• Input records
BEGIN

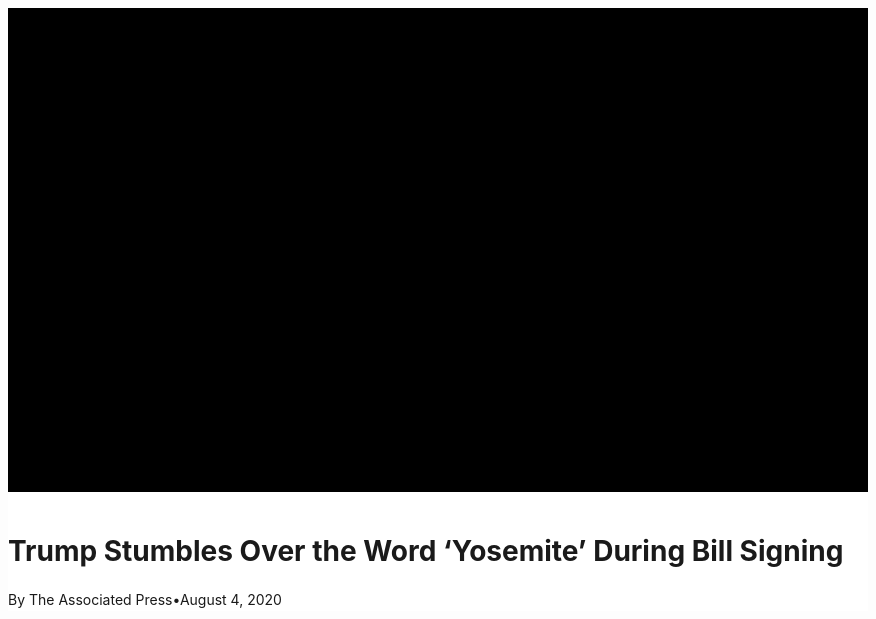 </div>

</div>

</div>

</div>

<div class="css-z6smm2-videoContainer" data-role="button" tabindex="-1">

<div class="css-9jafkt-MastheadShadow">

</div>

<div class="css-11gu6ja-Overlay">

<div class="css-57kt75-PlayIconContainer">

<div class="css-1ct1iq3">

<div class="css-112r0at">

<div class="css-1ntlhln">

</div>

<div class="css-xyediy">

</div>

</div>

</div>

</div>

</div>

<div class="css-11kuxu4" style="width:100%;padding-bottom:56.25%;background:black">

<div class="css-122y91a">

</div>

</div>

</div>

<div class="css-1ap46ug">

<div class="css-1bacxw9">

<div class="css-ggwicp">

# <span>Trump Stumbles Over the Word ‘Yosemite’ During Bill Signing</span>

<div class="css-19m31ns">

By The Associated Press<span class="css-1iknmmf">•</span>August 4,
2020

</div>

END

• Request
Copy every line of the records above that contains "span".

• Response box
# <span>Trump Stumbles Over the Word ‘Yosemite’ During Bill Signing</span>
By The Associated Press<span class="css-1iknmmf">•</span>August 4,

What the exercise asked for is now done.